Various techniques are utilized to provide carrier and symbol synchronization signals for burst communications with MSK modulation. Of particular interest is the DeBuda synchronization circuit for fast frequency shift keying (FFSK). See Rudi DeBuda, "Coherent Demodulation of Frequency-Shift Keying with Low Deviation Ratio", IEEE Transactions on-Communications, June 1972, pages 429-435. The only difference between the FFSK technique described by DeBuda and the MSK technique applicable herein is that the FFSK process has some pre-coding operation prior to modulation, such as differential encoding. For the purposes herein, this procedural difference can be ignored.
The MSK modulation imparts a continuous phase advance or delay upon the carrier signal depending upon the value of the transmitted bit sequences. This change in the carrier signal phase imparts a secondary modulation upon the signal which must be removed. Specifically, this modulation is manifested in the polarity of the MSK signal at either of the higher or lower frequency tones; these tones can have a positive or negative polarity.
In order to remove this modulation, synchronizer circuits such as the one taught in the DeBuda article, above, employ a squaring technique to remove the effect of the modulation on the polarities of the two MSK tones. This squaring technique consequently results in the doubling of the frequencies of the two MSK tones.
Although the signal squaring technique removes this secondary modulation effect, it also introduces an approximately 6-dB loss in signal to noise ratio (SNR), and further results in a four-state phase ambiguity. The 6-dB loss in SNR results from requisite filtering at the second harmonic of the two MSK tones rather than at the fundamental frequencies.

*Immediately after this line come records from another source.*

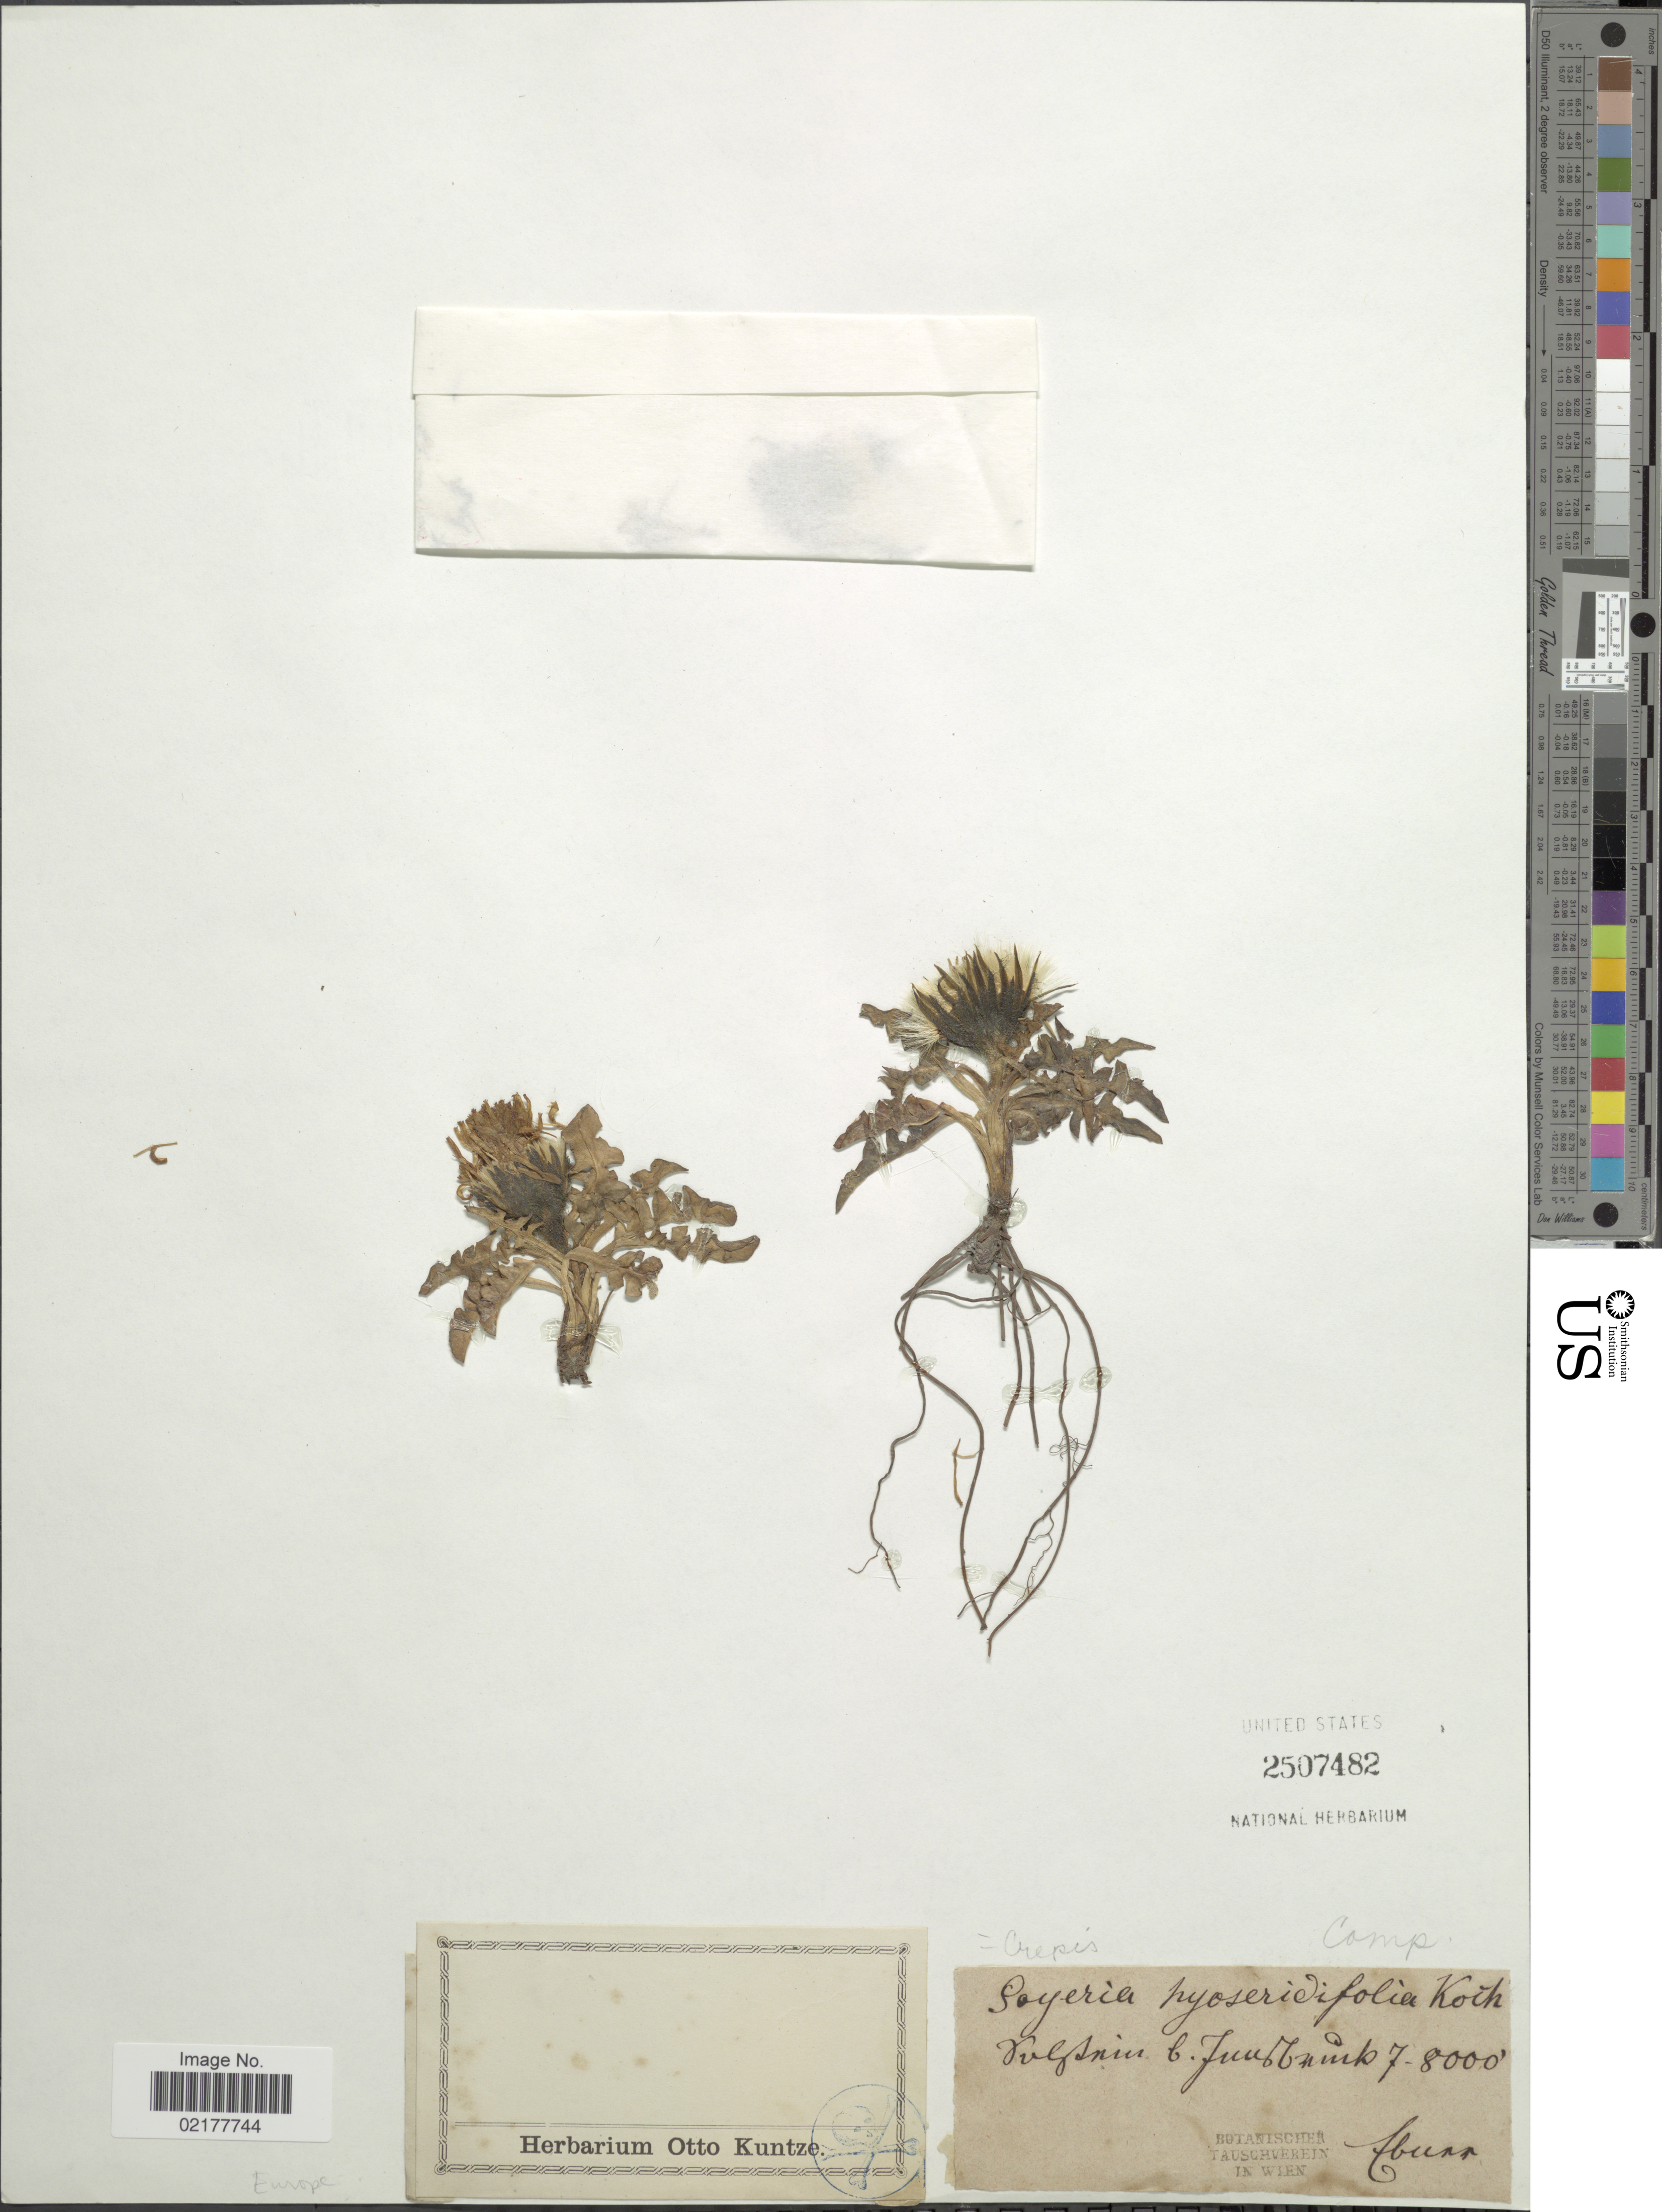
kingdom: Plantae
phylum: Tracheophyta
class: Magnoliopsida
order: Asterales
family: Asteraceae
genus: Crepis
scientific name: Crepis terglouensis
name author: (Hacq.) A. Kern.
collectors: Abunn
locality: Volfsnin [interpreted]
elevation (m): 2134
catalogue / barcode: US 2507482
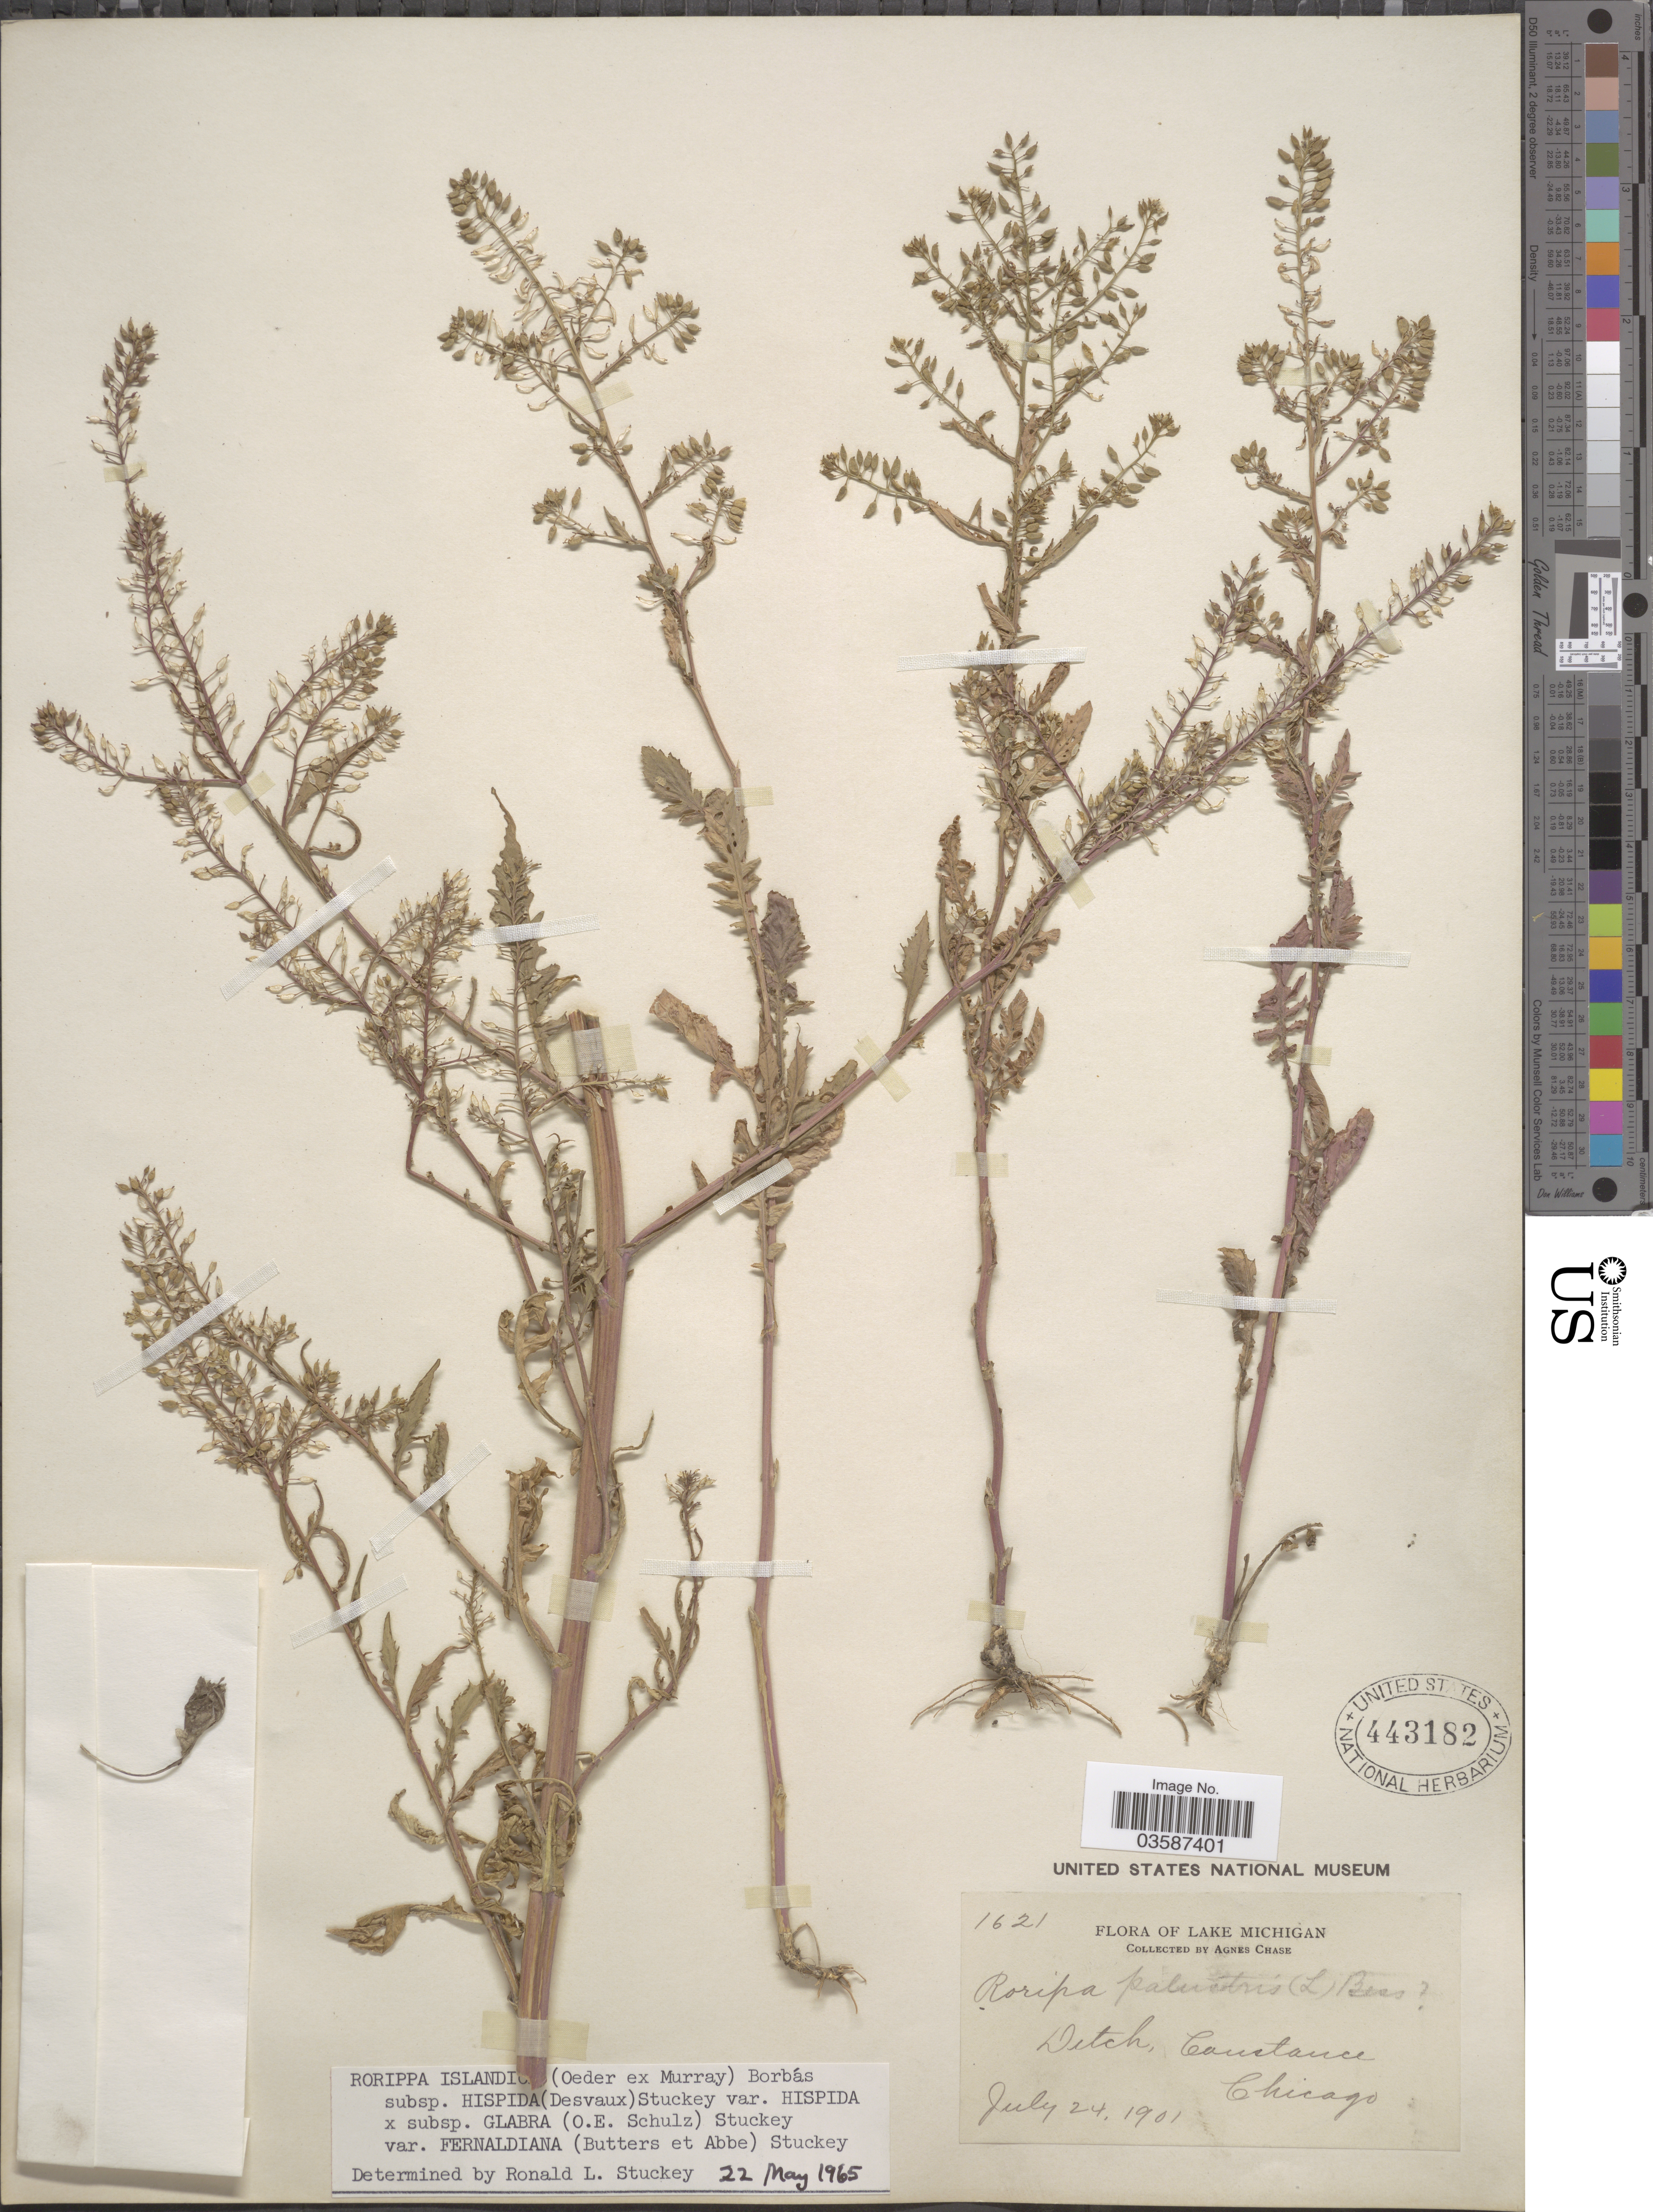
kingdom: Plantae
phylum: Tracheophyta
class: Magnoliopsida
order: Brassicales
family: Brassicaceae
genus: Rorippa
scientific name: Rorippa islandica var. hispida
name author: (Desv.) Butters & Abbe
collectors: A. Chase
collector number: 1621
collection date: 1901-07-24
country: United States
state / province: Illinois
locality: Lake Michigan. Ditch, Constance Chicago.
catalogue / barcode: US 443182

Each of the two filtering processes results in another 6 dB loss since only one frequency is present at any time while noise is always present in approximately equal amounts at both upper and lower frequencies. Since the signal is filtered through a pair of parallel branches (higher and lower frequencies) the SNR for each filter is reduced by a factor of 2, or 6 dB. Thus the necessity of filtering the MSK signal at the harmonic frequencies introduces a pair of 6 dB losses in SNR, for a total SNR loss of 12 dB.
Furthermore, the 4-state ambiguity in phase can only be removed by differential coding or additional preamble overhead in the form of a known bit sequence.